Although maintenance or even an increase in body weight in older adults can be beneficial, these drug-induced changes in body composition and metabolism are usually not positive as they are not associated with positive changes in muscle mass or physical function [57]. If not carefully considered, this may lead to sarcopaenic obesity and also the under-identification and under-treatment of those who are overweight or obese and are also malnourished (Chaps. 7 and 16) [63].

4.1 Conclusion

Clinical specialists have to recognize that medical drugs and dietary intake interact with each other and can affect the health of older adults. During the last years, these interactions have received more attention and have been better understood in clinical practice [34]. An acknowledgement and broad understanding of the problem are the most important steps towards optimized older adult care [33]. In order to resolve negative drug actions on nutrition status and vice versa, clinicians have to employ a systematic approach and take the time to listen to the perspectives of the older adult.
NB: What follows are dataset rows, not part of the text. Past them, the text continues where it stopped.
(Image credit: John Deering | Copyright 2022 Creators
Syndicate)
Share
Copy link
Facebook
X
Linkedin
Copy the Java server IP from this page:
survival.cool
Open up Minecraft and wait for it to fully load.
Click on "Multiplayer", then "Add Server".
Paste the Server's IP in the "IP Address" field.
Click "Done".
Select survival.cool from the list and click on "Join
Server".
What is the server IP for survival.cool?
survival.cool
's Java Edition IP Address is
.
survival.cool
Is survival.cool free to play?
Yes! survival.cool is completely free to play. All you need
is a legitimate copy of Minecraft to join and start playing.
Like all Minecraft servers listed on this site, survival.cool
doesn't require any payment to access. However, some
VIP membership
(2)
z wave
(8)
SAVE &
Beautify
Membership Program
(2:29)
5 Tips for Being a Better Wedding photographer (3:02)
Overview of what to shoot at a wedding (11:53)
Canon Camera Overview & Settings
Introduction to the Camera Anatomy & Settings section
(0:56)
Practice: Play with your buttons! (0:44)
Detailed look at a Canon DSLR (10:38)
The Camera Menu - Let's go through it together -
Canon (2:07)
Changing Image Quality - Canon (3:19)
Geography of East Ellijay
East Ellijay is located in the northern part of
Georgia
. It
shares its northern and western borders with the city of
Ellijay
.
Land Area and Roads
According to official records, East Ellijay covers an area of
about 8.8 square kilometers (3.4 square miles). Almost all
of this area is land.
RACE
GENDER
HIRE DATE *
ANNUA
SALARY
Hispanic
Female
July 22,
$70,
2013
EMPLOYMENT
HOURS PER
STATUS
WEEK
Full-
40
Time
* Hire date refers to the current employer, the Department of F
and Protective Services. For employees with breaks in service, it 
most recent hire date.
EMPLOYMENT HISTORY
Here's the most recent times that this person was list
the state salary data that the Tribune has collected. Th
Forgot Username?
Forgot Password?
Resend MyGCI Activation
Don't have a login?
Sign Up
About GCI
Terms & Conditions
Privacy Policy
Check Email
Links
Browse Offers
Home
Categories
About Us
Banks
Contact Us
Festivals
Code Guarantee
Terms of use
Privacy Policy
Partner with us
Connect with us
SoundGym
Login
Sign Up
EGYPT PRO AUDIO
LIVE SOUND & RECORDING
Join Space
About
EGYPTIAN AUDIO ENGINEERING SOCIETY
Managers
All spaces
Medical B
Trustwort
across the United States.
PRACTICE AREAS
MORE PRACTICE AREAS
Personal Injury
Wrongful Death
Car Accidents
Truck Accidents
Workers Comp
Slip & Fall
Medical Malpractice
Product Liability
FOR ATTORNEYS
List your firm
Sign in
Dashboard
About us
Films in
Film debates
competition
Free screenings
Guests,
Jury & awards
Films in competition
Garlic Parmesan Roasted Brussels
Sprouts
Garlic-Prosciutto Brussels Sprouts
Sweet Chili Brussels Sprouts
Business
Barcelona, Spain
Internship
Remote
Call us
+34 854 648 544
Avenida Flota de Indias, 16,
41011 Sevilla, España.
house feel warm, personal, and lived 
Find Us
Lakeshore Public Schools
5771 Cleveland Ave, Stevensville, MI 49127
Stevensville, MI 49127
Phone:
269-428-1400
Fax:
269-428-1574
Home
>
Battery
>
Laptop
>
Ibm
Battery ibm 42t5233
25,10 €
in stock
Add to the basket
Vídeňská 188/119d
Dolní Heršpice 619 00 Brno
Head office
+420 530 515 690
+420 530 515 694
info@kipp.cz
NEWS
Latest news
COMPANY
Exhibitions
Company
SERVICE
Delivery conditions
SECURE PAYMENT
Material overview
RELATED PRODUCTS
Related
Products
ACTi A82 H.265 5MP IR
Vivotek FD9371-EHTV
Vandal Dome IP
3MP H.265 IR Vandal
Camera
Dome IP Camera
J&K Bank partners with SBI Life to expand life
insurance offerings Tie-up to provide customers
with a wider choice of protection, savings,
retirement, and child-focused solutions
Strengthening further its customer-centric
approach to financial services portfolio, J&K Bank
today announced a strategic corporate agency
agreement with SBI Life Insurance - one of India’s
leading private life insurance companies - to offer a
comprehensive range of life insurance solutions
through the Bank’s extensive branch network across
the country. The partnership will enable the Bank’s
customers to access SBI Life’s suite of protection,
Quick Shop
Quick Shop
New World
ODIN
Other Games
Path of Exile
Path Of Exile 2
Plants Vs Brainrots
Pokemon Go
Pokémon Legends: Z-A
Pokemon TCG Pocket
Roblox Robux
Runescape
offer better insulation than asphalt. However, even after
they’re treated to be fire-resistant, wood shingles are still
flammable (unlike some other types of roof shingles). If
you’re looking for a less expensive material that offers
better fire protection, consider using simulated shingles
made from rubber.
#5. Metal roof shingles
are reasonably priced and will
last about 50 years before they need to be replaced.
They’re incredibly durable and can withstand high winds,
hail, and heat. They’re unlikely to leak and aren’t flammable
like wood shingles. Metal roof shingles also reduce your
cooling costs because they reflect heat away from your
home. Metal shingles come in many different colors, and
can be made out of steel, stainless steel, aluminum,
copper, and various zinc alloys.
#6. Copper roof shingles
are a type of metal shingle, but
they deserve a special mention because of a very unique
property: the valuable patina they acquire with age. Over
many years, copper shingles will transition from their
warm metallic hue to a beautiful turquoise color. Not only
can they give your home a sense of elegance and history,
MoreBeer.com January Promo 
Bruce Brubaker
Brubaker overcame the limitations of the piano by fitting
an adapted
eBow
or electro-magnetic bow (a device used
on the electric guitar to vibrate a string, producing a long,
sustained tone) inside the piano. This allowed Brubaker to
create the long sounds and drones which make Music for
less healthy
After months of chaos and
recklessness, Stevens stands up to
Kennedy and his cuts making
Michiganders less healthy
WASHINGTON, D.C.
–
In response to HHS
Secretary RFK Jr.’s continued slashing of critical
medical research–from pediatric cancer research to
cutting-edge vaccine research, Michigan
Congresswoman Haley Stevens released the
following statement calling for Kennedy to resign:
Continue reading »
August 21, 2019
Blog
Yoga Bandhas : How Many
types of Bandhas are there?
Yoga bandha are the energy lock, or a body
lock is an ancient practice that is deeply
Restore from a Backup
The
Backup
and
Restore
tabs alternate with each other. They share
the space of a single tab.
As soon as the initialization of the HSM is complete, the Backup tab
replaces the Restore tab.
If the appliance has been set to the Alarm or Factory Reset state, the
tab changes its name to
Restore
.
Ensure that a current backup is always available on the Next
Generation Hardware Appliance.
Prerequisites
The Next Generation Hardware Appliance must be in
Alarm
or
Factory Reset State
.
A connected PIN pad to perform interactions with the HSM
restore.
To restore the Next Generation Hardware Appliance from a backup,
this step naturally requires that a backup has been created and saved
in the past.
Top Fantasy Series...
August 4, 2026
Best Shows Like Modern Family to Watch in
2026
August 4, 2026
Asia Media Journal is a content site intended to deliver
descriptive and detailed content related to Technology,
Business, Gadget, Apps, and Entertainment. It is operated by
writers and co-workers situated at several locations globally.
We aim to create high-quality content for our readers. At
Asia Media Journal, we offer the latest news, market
In circumstances where sufficient information on the interactions are available, adverse interactions can be possibly predicted and issues resolved [33].

Healthcare staff should be trained to detect food-drug interactions in order to give older adults instructions on medication, food and beverages. Appropriate specialists must estimate a patient’s clinical presentation in order to recognize whether the nutritional status is deteriorating or associated with a drug-induced complication. A change in dosage or a change in medications within the same therapeutic category or a change in dietary habits has to be considered. Finally, and most importantly, healthcare providers should work together with older adults to deliver food and medicine regimens that are most likely to improve older adult outcomes, experiences and quality of life.

Take-Home Points

  • Herbs, fruits as well as alcohol can alter the efficacy of a given drug intervention with adverse consequences.

  • In most cases, relevant food-drug interactions change the bioavailability of a medicine.

  • Milk, grapefruit and cranberry juice and garlic are the most common foods to affect drug metabolism.

  • Many common medications can lead to weight loss or gain and adverse changes in the nutrition status of older adults.